Competing Proposal means any proposal, agreement, arrangement or transaction, which, if entered into or completed, would result in a Third Party (either alone or together with any associates):

  • (a) acquiring, directly or indirectly, a Relevant Interest in, or having a right to acquire, a legal, beneficial or economic interest in, or control of, or the right to vote, 10% or more of Irongate securities;
  • (b) directly or indirectly acquiring Control of Irongate Funds Management Limited (ABN 93 071 514 246);
  • (c) directly or indirectly acquiring or becoming the holder of, or otherwise acquiring or having a right to acquire, a legal, beneficial or economic interest in, or control of, all or a substantial part or material part of all of the business or assets of Irongate; or
  • (d) directly or indirectly acquiring or merging with Irongate,

whether by way of takeover bid, members' or creditors' scheme of arrangement, reverse takeover, shareholder approved transaction, capital reduction or buy-back, sale or purchase of shares, units or assets, joint venture, dual-listed company structure (or other synthetic merger) or other transaction or arrangement.

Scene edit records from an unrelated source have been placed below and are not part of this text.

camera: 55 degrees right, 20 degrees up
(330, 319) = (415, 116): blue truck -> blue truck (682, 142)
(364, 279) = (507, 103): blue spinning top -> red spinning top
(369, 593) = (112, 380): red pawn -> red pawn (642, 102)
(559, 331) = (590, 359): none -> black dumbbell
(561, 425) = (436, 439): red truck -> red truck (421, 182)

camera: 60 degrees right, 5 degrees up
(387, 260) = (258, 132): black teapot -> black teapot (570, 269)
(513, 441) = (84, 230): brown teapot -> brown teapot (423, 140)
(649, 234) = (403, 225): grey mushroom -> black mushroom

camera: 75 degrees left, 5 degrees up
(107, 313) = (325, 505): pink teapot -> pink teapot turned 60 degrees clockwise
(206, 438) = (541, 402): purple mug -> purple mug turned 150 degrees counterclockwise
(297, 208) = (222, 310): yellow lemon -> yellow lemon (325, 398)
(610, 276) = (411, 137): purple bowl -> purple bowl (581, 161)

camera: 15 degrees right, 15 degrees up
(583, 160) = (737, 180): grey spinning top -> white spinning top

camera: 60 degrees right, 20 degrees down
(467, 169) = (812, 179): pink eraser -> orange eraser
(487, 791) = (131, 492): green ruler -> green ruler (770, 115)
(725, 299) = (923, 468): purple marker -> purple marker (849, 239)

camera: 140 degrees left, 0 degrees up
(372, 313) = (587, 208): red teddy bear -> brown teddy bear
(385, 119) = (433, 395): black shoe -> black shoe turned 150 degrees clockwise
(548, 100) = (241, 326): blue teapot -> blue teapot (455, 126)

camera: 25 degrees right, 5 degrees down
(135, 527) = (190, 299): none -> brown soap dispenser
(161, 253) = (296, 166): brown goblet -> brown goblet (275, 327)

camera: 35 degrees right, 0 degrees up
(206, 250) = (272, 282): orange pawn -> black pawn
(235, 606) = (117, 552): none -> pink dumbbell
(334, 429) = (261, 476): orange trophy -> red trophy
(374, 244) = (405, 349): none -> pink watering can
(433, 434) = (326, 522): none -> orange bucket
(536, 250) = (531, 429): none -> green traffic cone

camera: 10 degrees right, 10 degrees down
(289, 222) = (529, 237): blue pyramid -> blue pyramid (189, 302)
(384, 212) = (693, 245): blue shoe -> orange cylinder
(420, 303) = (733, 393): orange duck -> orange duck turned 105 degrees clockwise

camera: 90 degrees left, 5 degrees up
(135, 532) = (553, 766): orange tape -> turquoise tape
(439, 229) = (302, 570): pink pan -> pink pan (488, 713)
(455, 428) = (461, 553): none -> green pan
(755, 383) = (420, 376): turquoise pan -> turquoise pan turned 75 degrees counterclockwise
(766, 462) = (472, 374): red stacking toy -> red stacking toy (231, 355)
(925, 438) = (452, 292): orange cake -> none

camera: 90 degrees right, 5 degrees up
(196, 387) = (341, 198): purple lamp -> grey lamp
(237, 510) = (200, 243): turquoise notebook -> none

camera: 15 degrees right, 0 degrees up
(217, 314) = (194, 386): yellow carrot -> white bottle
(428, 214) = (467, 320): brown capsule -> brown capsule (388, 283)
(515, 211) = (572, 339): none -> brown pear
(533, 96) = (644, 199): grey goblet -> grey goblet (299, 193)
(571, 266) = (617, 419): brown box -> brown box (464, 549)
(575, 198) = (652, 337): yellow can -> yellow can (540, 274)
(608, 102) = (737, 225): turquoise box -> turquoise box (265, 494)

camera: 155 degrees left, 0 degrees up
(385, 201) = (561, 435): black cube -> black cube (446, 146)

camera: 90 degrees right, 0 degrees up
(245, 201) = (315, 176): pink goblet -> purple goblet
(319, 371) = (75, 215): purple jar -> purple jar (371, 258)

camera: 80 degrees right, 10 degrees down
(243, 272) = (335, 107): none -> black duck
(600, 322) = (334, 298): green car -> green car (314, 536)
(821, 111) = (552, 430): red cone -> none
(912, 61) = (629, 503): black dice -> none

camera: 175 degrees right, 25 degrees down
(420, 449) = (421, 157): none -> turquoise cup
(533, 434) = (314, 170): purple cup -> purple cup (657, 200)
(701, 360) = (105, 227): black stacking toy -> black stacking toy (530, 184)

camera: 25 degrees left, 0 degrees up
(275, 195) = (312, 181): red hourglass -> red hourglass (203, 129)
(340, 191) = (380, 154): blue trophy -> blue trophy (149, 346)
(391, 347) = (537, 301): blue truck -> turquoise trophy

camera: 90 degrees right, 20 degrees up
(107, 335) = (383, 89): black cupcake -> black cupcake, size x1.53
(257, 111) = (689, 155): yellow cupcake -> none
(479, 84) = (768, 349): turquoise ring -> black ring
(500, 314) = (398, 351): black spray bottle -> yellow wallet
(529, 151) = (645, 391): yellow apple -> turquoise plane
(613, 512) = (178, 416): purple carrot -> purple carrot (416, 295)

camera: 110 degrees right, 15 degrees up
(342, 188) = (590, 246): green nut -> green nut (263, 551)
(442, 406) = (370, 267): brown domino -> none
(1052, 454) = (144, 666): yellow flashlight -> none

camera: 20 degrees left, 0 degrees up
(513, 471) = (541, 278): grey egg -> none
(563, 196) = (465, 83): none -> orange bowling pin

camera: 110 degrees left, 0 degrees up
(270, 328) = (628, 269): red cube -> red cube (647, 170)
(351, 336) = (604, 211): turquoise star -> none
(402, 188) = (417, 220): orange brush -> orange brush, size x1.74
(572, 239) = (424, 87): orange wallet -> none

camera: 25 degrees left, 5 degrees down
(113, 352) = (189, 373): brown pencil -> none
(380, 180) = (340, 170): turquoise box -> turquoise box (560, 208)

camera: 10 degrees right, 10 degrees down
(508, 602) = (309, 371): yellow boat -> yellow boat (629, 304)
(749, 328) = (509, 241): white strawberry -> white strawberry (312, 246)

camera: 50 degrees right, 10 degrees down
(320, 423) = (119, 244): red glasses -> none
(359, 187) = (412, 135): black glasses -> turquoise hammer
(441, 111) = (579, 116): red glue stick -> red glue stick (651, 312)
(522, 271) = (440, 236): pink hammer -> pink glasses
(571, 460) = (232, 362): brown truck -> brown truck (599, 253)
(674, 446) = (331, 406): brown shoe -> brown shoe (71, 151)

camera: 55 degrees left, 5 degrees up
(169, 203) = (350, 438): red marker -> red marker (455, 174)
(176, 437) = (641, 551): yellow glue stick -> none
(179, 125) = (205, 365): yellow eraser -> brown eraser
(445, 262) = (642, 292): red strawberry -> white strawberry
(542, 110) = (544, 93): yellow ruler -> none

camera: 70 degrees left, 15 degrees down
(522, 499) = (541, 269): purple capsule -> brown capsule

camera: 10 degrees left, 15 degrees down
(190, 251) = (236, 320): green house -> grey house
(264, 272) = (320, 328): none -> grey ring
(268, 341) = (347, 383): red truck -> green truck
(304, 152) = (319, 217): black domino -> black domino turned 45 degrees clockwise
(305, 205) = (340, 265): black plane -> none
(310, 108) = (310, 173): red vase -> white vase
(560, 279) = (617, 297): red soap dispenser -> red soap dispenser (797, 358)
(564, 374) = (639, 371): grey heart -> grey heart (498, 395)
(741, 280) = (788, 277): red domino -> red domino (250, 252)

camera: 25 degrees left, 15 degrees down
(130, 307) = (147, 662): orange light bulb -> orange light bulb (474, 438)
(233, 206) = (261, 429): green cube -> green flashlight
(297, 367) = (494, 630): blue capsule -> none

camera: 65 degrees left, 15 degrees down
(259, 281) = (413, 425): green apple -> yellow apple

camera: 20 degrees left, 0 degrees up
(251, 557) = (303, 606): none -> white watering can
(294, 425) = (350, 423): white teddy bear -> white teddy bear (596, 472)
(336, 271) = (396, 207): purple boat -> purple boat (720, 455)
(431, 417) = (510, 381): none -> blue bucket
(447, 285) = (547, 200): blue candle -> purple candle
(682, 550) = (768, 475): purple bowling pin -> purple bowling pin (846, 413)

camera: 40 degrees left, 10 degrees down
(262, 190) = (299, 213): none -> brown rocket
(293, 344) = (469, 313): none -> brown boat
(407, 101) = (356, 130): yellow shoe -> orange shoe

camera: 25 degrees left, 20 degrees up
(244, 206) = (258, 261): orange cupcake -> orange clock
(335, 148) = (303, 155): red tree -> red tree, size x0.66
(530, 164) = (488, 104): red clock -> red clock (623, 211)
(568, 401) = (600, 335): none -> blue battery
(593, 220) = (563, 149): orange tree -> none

Control has the meaning given in the Corporations Act.

Corporations Act means the Corporations Act 2001 (Cth).

Exclusivity Period means the earlier of:

(a) six months after the date of this deed;

  • (b) the date that is three weeks after any Proposal is rejected by Irongate (unless within that period a revised proposal is made for greater consideration by the Partnership, in which case, three weeks after that increased Proposal is rejected by Irongate); and
  • (c) 3 weeks after a Competing Proposal is received and recommended by Irongate and the Partnership does not make an offer for the same or a greater implied consideration than the Competing Proposal; and
  • (d) the date on which the Partnership informs 360 Capital that it no longer intends to pursue the Proposal; and
  • (e) the day after Implementation.

Implementation means the Partnership (or its nominee) acquiring all of the stapled securities in Irongate.

Irongate means Irongate Group (ASX: IAP) comprising Irongate Property Fund I (ARSN 162 067 736) and Irongate Property Fund II (ARSN 644 081 309).

ITAP Fund means the Irongate Templewater Australia Property Fund.

MOU means this memorandum of understanding.

Option Deed means a put and call option deed between the Partnership and 360 Capital in which the Partnership agrees to procure the sale of a Property, the Funds Management Business and the Equity Accounted Investments to 360 Capital and any other terms which the Parties agree in writing.

Parties means the parties to this MOU and Party means each of them individually.

Partnership means Charter Hall Wholesale Management Limited (ACN 006 765 206) as trustee of the Charter Hall PGGM Industrial Partnership (ABN 29 250 100 507).

Proposal means the non-binding indicative offer to be submitted by the Partnership to Irongate for the Partnership or its nominee to acquire all of the stapled securities in Irongate by way of interconditional trust schemes of arrangement dated on or about the date of this MOU.

Related Body Corporate has the meaning given in the Corporations Act.

Relevant Interest has the meaning given in the Corporations Act.

Third Party means a person other than a Party or any of its related bodies corporate (as defined in the Corporations Act) or associates.